Manitoba

Winnipeg police, Child and Family Services agencies agree on new protocols to help find missing kids in care

The Winnipeg Police Service hopes a new way of tracking kids who go missing while under the care of Child and Family Services will make it easier to find them. The agencies now make some phone calls before reporting a child missing.

CFS case workers now doing more 'legwork' before reporting youth as missing to Winnipeg police

A person wearing a hoodie, sitting on a skateboard and leaning against a brick wall, is seen in silhouette.
Winnipeg police Insp. Kelly Dennison says police will still track every child reported missing, but a new arrangement with Child and Family Services will provide better intelligence for police before they start looking for them. (Novikov Alex/Shutterstock)

The vast majority of missing persons calls to Winnipeg police — 80 to 90 per cent — involve kids under the protection of Child and Family Services. But the police service hopes a new agreement with those agencies will bring that number down.

An agreement with the police service and CFS agencies now directs case workers to do a little digging — what one missing persons police inspector calls "legwork" — before creating a missing persons file.

"Just simply check to see, does this missing youth have a cellphone? Did you phone that cellphone? Did this missing youth give you any indication of where they're going? Have you checked their social media? Are they on Facebook posting something from Portage Place?" says Winnipeg police Insp. Kelly Dennison, who works with the service's missing persons unit.

"What we are anticipating is if you do that legwork first you are going to locate them before you have to phone and report them missing."

Officers in the missing persons unit recognized there was a problem with dispatching uniformed police to find those kids, some of whom are reported overdue from foster or group homes as many as 15 times, according to Dennison.

Those kids may have missed a curfew and aren't where they're supposed to be, said Dennison.

"If they are going missing 15 times, are they really missing? Or are they at Portage Place? Or at Polo Park? Or at a friend's house? What we are asking of our partners is to do a little bit of that legwork before they phone and report them missing to us."
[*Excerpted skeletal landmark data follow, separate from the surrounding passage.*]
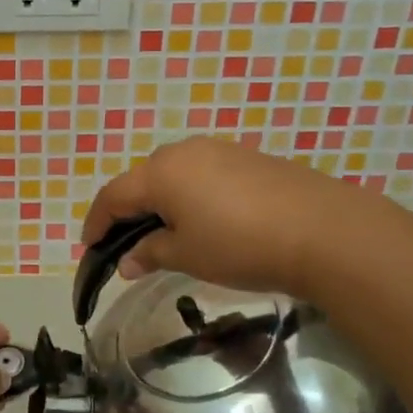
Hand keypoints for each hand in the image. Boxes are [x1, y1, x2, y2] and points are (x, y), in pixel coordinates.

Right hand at [81, 137, 358, 295]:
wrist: (323, 230)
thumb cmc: (240, 245)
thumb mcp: (187, 256)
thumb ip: (150, 254)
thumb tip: (126, 262)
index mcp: (160, 172)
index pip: (113, 196)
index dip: (96, 223)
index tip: (89, 249)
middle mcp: (183, 151)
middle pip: (142, 180)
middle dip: (129, 212)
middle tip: (127, 244)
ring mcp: (218, 150)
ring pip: (174, 174)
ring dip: (161, 203)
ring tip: (166, 235)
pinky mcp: (247, 158)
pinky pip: (203, 174)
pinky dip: (191, 196)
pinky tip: (205, 220)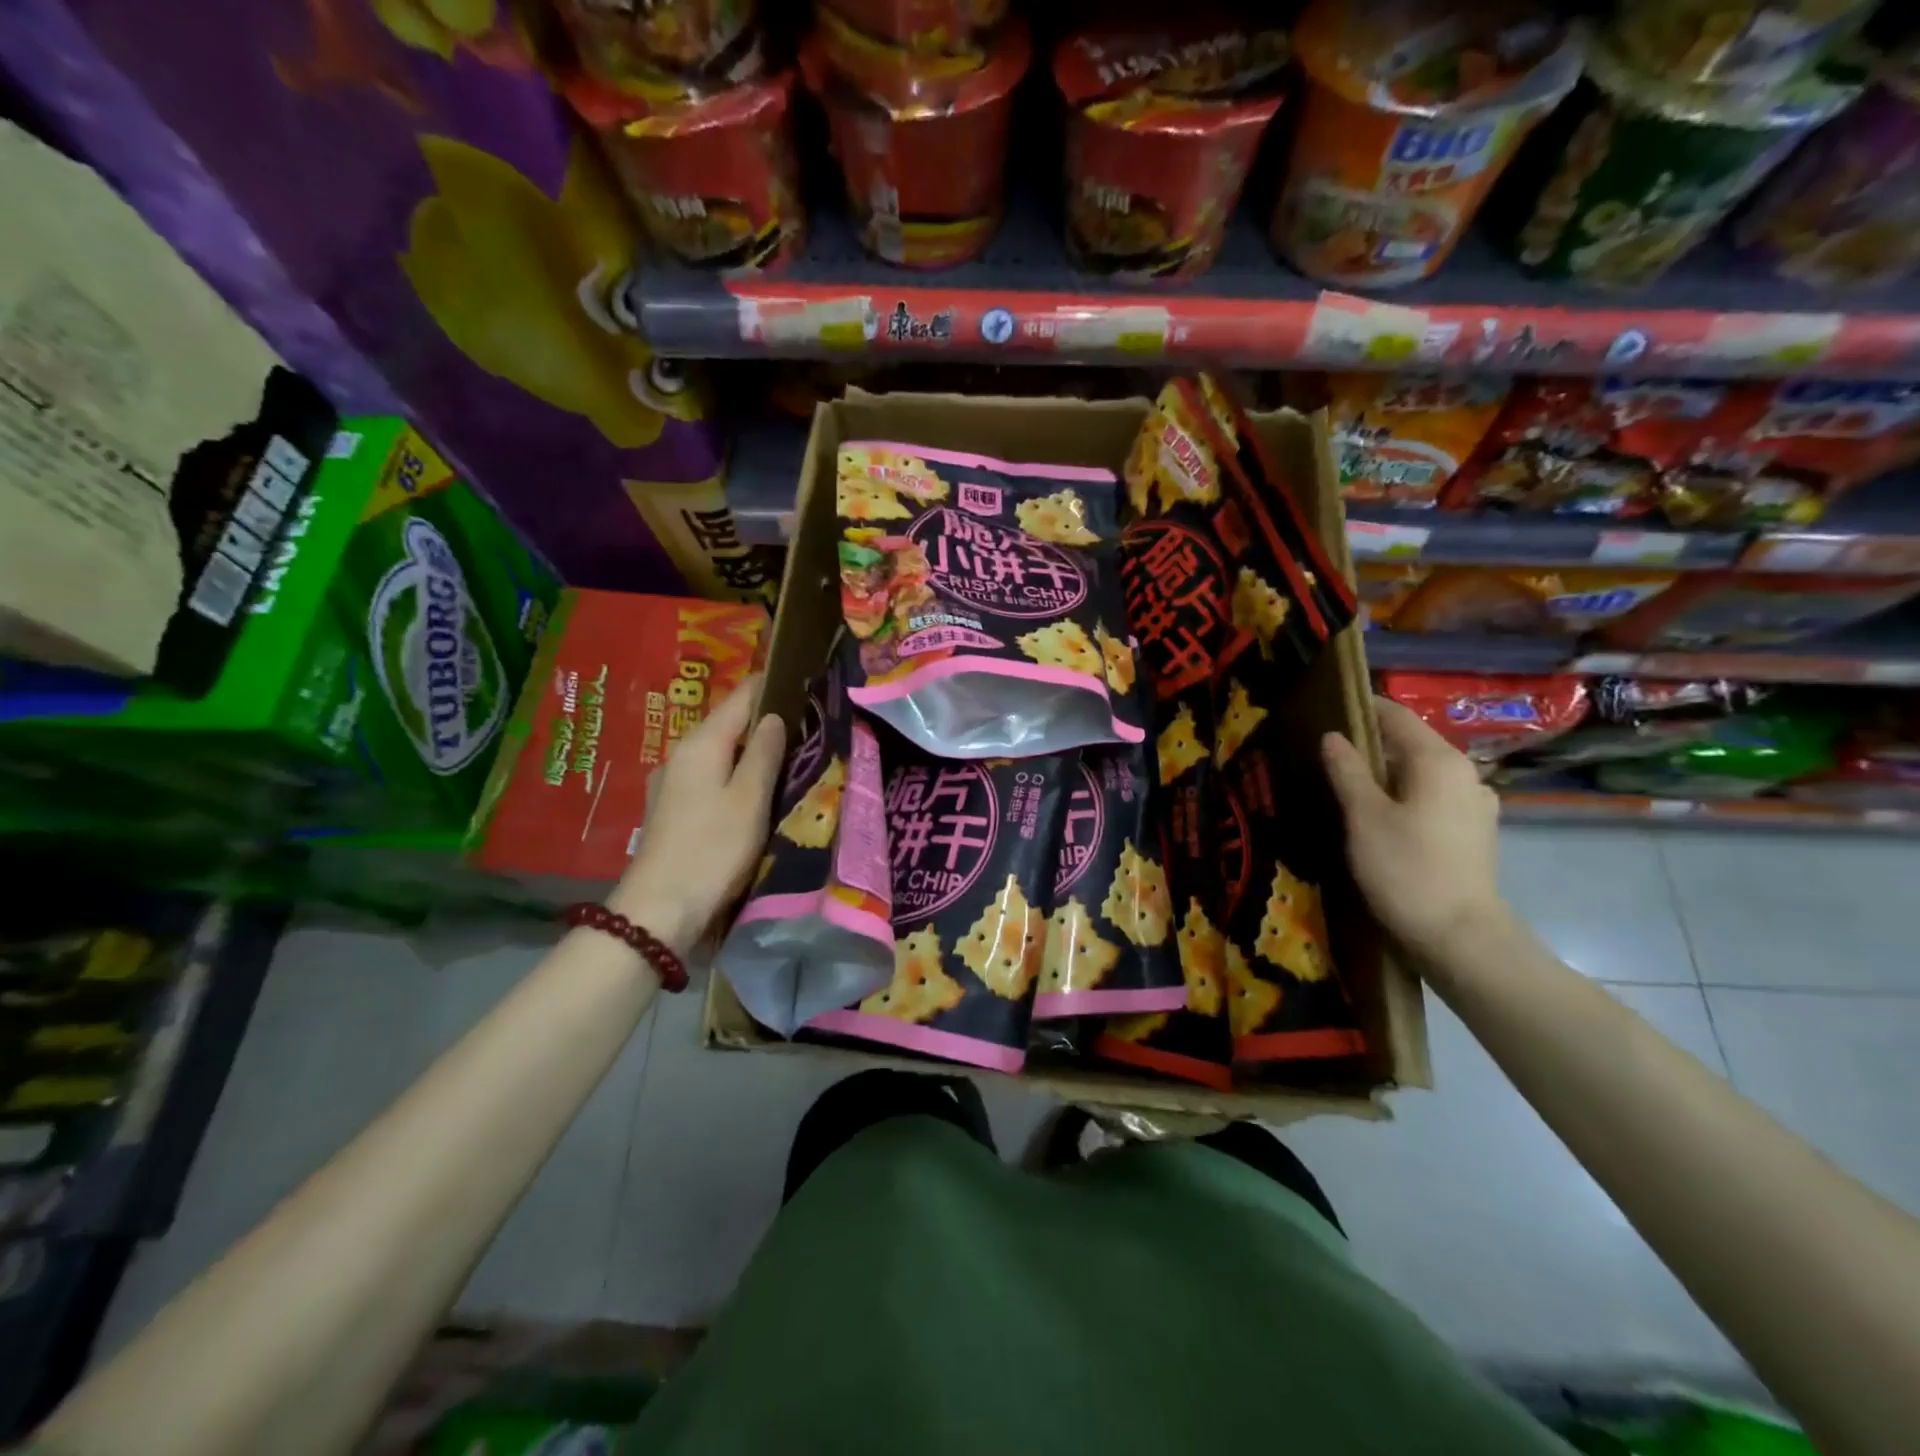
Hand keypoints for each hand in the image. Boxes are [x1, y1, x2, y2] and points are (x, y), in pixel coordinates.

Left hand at [609, 673, 786, 953]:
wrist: (659, 910)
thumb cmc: (712, 849)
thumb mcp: (749, 799)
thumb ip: (763, 753)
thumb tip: (772, 716)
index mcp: (701, 744)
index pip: (740, 697)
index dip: (769, 684)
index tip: (800, 678)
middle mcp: (681, 754)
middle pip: (727, 723)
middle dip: (762, 718)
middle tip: (805, 719)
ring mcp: (672, 783)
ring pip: (719, 752)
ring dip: (749, 748)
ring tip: (787, 752)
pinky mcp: (672, 809)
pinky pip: (710, 776)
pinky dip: (735, 772)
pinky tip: (755, 788)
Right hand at [1321, 696, 1510, 967]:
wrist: (1459, 937)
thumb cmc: (1406, 868)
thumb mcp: (1363, 816)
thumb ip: (1347, 771)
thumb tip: (1332, 736)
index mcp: (1439, 761)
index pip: (1397, 717)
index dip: (1363, 707)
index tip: (1328, 705)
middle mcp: (1465, 774)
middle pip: (1411, 744)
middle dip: (1371, 743)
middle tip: (1328, 750)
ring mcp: (1475, 804)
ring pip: (1421, 774)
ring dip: (1387, 773)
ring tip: (1348, 783)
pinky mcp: (1473, 832)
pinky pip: (1432, 798)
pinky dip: (1405, 796)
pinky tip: (1380, 815)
'Is every child who misses a curfew missing?' says Insp. Kelly Dennison. A new protocol with CFS agencies may help police determine whether a child is actually missing faster. (Jaison Empson/CBC)

He adds the mission hasn't changed for officers in the missing persons unit — but how they accomplish their task has been refocused.

Case workers now have a checklist they should go to before calling police. Calling parents and grandparents or friends is on the list.

Dennison stresses these are broad guidelines that will help, but don't take away from the concern that some of these children are vulnerable to exploitation. Police will still make every effort to find the children as soon as the call comes to them, he said.

But as the inspector in charge of special investigations — including the missing persons and child abuse units — Dennison said the extra effort may help overtaxed police get results faster.

The Province of Manitoba issued a statement to CBC News setting out the parameters of the two-month-old agreement.

"Winnipeg Police Services and Child and Family Services have worked together to create and bring in policy and procedures that support each organization and ultimately children in need," the province's statement said.

"The two organizations have clearly defined what is a missing child and this ensures front-line CFS staff are clear on when a child or youth is missing as opposed to absent briefly, under reasonable circumstances."

The Progressive Conservative government is planning legislative changes to the Child and Family Services Act.

Dennison said the new protocols are so fresh it is hard to measure their impact. Early indications from the first month show a drop of approximately 15 per cent in missing persons reports. 

The police service has received a high level of co-operation from CFS agencies on the agreement, he said.

"They took our recommendations and ran with it."